*** Opening SUPPLIED RECORDS ***

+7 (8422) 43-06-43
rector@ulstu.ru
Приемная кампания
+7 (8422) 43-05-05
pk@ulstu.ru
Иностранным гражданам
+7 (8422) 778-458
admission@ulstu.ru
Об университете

*** Closing SUPPLIED RECORDS ***

*REQUIRED ACTION:* Give again, exactly, every line from the one holding "Приемная кампания" to the last line of the data.

*SOLVED EXERCISE:*
Приемная кампания
+7 (8422) 43-05-05
pk@ulstu.ru
Иностранным гражданам
+7 (8422) 778-458
admission@ulstu.ru
Об университете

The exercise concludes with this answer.